Classe « ode »

Informations générales

Héritage

builtins.object
    ode

Définition

class ode(builtins.object):

help(ode)

A generic interface class to numeric integrators.

Solve an equation system :math:`y'(t) = f(t,y)` with (optional) ``jac = df/dy``.

*Note*: The first two arguments of ``f(t, y, ...)`` are in the
opposite order of the arguments in the system definition function used
by `scipy.integrate.odeint`.

Parameters
----------
f : callable ``f(t, y, *f_args)``
    Right-hand side of the differential equation. t is a scalar,
    ``y.shape == (n,)``.
    ``f_args`` is set by calling ``set_f_params(*args)``.
    `f` should return a scalar, array or list (not a tuple).
jac : callable ``jac(t, y, *jac_args)``, optional
    Jacobian of the right-hand side, ``jac[i,j] = d f[i] / d y[j]``.
    ``jac_args`` is set by calling ``set_jac_params(*args)``.

Attributes
----------
t : float
    Current time.
y : ndarray
    Current variable values.

See also
--------
odeint : an integrator with a simpler interface based on lsoda from ODEPACK
quad : for finding the area under a curve

Notes
-----
Available integrators are listed below. They can be selected using
the `set_integrator` method.

"vode"

    Real-valued Variable-coefficient Ordinary Differential Equation
    solver, with fixed-leading-coefficient implementation. It provides
    implicit Adams method (for non-stiff problems) and a method based on
    backward differentiation formulas (BDF) (for stiff problems).

    Source: http://www.netlib.org/ode/vode.f

    .. warning::

       This integrator is not re-entrant. You cannot have two `ode`
       instances using the "vode" integrator at the same time.

    This integrator accepts the following parameters in `set_integrator`
    method of the `ode` class:

    - atol : float or sequence
      absolute tolerance for solution
    - rtol : float or sequence
      relative tolerance for solution
    - lband : None or int
    - uband : None or int
      Jacobian band width, jac[i,j] != 0 for i-lband <= j <= i+uband.
      Setting these requires your jac routine to return the jacobian
      in packed format, jac_packed[i-j+uband, j] = jac[i,j]. The
      dimension of the matrix must be (lband+uband+1, len(y)).

* * *

PARTS OF THE EXERCISE.
a. According to the ode class documentation, why can two `ode` instances not use the "vode" integrator at the same time?
b. Transcribe the part of the ode class documentation that opens with the words containing "This integrator accepts" and closes with "be (lband+uband+1, len(y)).".
c. Translate this sentence from the ode class documentation into Spanish: "`f` should return a scalar, array or list (not a tuple)."
The records that follow come from a separate source and are unrelated to the ode class documentation.

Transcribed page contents
* * *

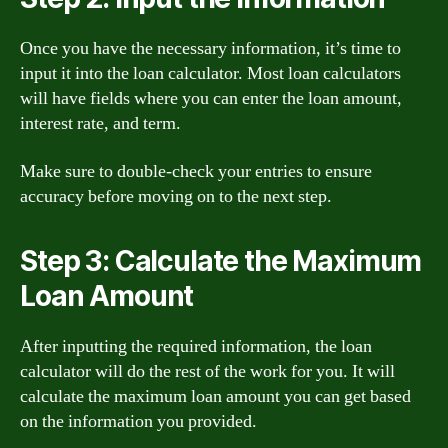
Once you have the necessary information, it’s time to
input it into the loan calculator. Most loan calculators
will have fields where you can enter the loan amount,
interest rate, and term.
Make sure to double-check your entries to ensure
accuracy before moving on to the next step.
Step 3: Calculate the Maximum
Loan Amount
After inputting the required information, the loan
calculator will do the rest of the work for you. It will
calculate the maximum loan amount you can get based
on the information you provided.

* * *

PER-TASK ANSWERS.
a. The "vode" integrator is not re-entrant. Because of this, two `ode` instances cannot use it simultaneously.

b.
This integrator accepts the following parameters in `set_integrator`
    method of the `ode` class:

    - atol : float or sequence
      absolute tolerance for solution
    - rtol : float or sequence
      relative tolerance for solution
    - lband : None or int
    - uband : None or int
      Jacobian band width, jac[i,j] != 0 for i-lband <= j <= i+uband.
      Setting these requires your jac routine to return the jacobian
      in packed format, jac_packed[i-j+uband, j] = jac[i,j]. The
      dimension of the matrix must be (lband+uband+1, len(y)).

c. `f` debe devolver un escalar, un arreglo o una lista (no una tupla).